LA MALADIE

Et si Parkinson naissait dans l’appendice ?

Les agrégats toxiques que l’on retrouve dans les neurones malades pourraient remonter par le nerf vague du côlon jusqu’au cerveau. Cet article est extrait du n°863 du magazine Sciences et Avenir, daté janvier 2019.

L’ablation de l’appendice protégerait de l’apparition de la maladie de Parkinson… En effet, sans cet organe, le risque de contracter cette maladie du cerveau qui provoque la destruction des neurones est nettement réduit. Il serait ainsi plus faible de 20 % chez les personnes opérées. Un chiffre qui monte même à 25 % pour les personnes vivant en zone rurale, selon l’étude épidémiologique, la plus vaste conduite sur le sujet, réalisée par Bryan Killinger, du Van Andel Research Institute à Grand Rapids (États-Unis), et une équipe internationale, comprenant une chercheuse française, Nolwen Rey, de l’Institut de neurosciences Paris-Saclay (Essonne). En outre, la maladie apparaît plus tard chez les personnes opérées.

Une étude portant sur 1,7 million de patients !

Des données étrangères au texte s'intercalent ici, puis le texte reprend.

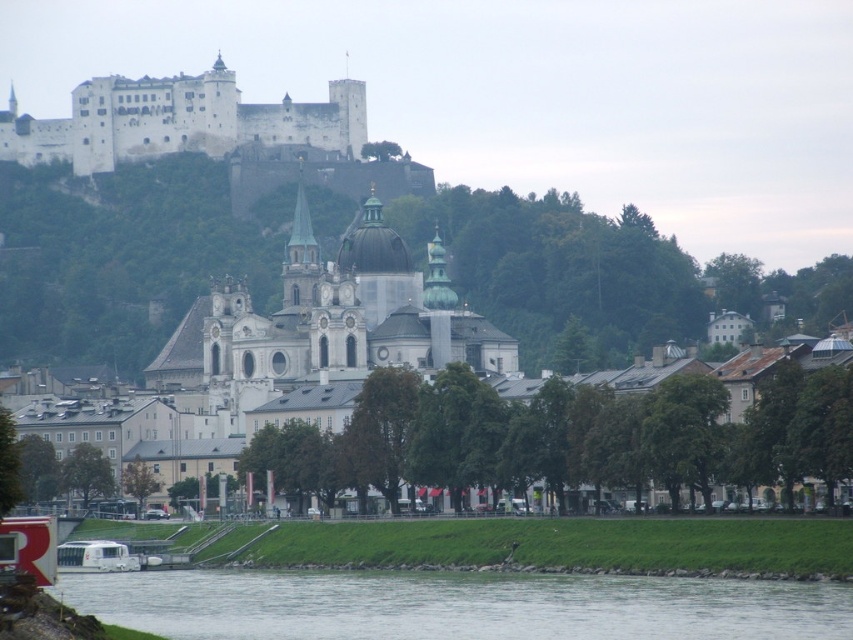
Question: Is clear water at lower center bigger than white stone castle at upper left?

Choices:
 (A) yes
 (B) no

Answer: (B)

Question: Which point appears farthest from the camera in this image?

Choices:
 (A) (163, 625)
 (B) (102, 81)

Answer: (B)

Question: Does clear water at lower center appear under white stone castle at upper left?

Choices:
 (A) yes
 (B) no

Answer: (A)

Question: Is clear water at lower center smaller than white stone castle at upper left?

Choices:
 (A) no
 (B) yes

Answer: (B)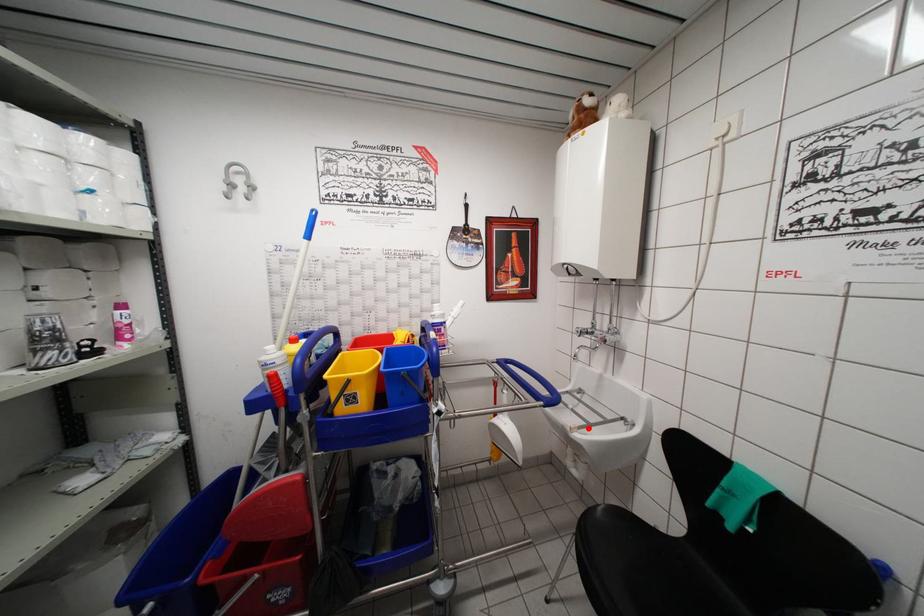
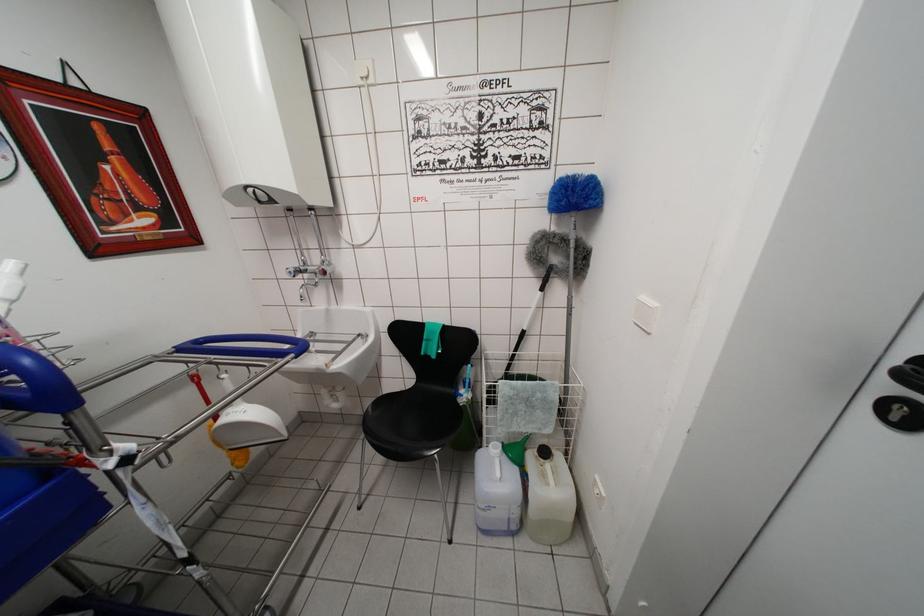
Question: I am providing you with two images of the same scene from different viewpoints. Image1 has a red point marked. In image2, the corresponding 3D location appears at what relative position? Reply with the corresponding letter.

Choices:
 (A) Closer
 (B) Farther

Answer: (A)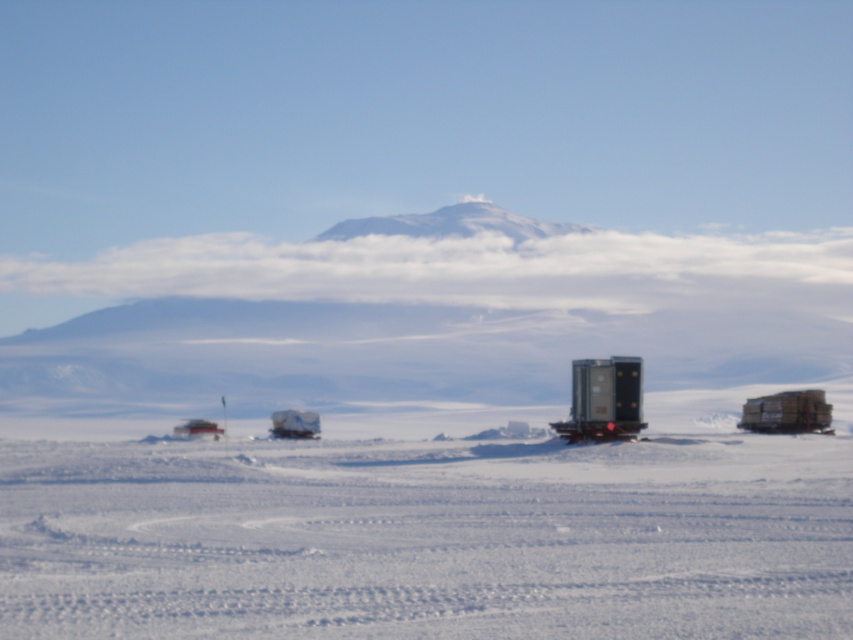
Question: Which object is closer to the camera taking this photo?

Choices:
 (A) white matte snow at center
 (B) white snow-covered mountain at center
 (C) matte black vehicle at lower left

Answer: (A)

Question: Does white matte snow at center have a lesser width compared to matte black vehicle at lower left?

Choices:
 (A) yes
 (B) no

Answer: (B)

Question: Among these objects, which one is nearest to the camera?

Choices:
 (A) white matte snow at center
 (B) wooden crates at right
 (C) white plastic boat at center

Answer: (A)

Question: Considering the relative positions of metallic trailer truck at center and white snow-covered mountain at center in the image provided, where is metallic trailer truck at center located with respect to white snow-covered mountain at center?

Choices:
 (A) right
 (B) left

Answer: (A)

Question: Considering the relative positions of metallic trailer truck at center and matte black vehicle at lower left in the image provided, where is metallic trailer truck at center located with respect to matte black vehicle at lower left?

Choices:
 (A) below
 (B) above

Answer: (B)

Question: Among these objects, which one is farthest from the camera?

Choices:
 (A) wooden crates at right
 (B) white snow-covered mountain at center
 (C) white plastic boat at center
 (D) matte black vehicle at lower left

Answer: (B)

Pour obtenir ce résultat surprenant, les scientifiques – qui avaient déjà des soupçons concernant cette petite excroissance située au début du côlon – ont examiné le registre de santé portant sur près de 1,7 million de Suédois durant une période… de cinquante-deux ans. ” Ce travail confirme que la maladie de Parkinson pourrait parfois avoir une origine intestinale et être associée à une cause environnementale, par le biais, par exemple, de pesticides ou de bactéries “, explique Michel Neunlist, spécialiste du système nerveux entérique à l’Inserm (Nantes). Le lien entre intestins et maladie de Parkinson n’est pas nouveau : il est apparu il y a une quinzaine d’années. L’indice : des problèmes digestifs précèdent souvent de plusieurs années les tremblements et la rigidité musculaires qui signent la maladie. Mais ce n’est pas tout. Les agrégats toxiques de la protéine dite alpha-synucléine que l’on retrouve dans les neurones malades apparaissent d’abord dans le nerf vague qui innerve le tube digestif ; ils pourraient remonter ensuite jusqu’au cerveau par l’intermédiaire de ce nerf, le plus long du corps humain. La preuve a été faite chez le rat en 2014 : il est possible d’induire la maladie en inoculant ces agrégats dans la paroi intestinale. Mieux : chez les patients atteints d’ulcère et dont le nerf vague a été sectionné pour réduire l’acidité gastrique, le risque de déclarer maladie semble aussi réduit.

L’appendice (en orange) est un réservoir pour la protéine alpha-synucléine (vue au microscope, en rouge). Sous sa forme anormale, celle-ci joue un rôle dans la maladie de Parkinson.
SPL / PHANIE – VAN ANDEL RESEARCH INSTITUTE

Une prédisposition génétique à l’inflammation

« La maladie de Parkinson, comme celle d’Alzheimer ou les maladies à prions, paraît provoquée par une protéine qui revêt une forme pathogène lors d’une inflammation », précise Michel Neunlist. Or une telle inflammation semble se produire plus facilement dans l’appendice, où se concentrent des cellules du système immunitaire chargées de contrôler les bactéries du microbiote intestinal. Les chercheurs ont d’ailleurs retrouvé davantage d’agrégats d’alphasynucléine dans l’appendice des patients malades que dans celui de personnes saines. Pourquoi ces agrégats toxiques deviennent-ils pathogènes chez certaines personnes et pas chez d’autres ? La première piste semble génétique. Ce terrain prédisposant à l’inflammation se retrouve aussi pour la rectocolite hémorragique, une maladie du côlon elle aussi moins fréquente chez les personnes opérées d’une appendicite.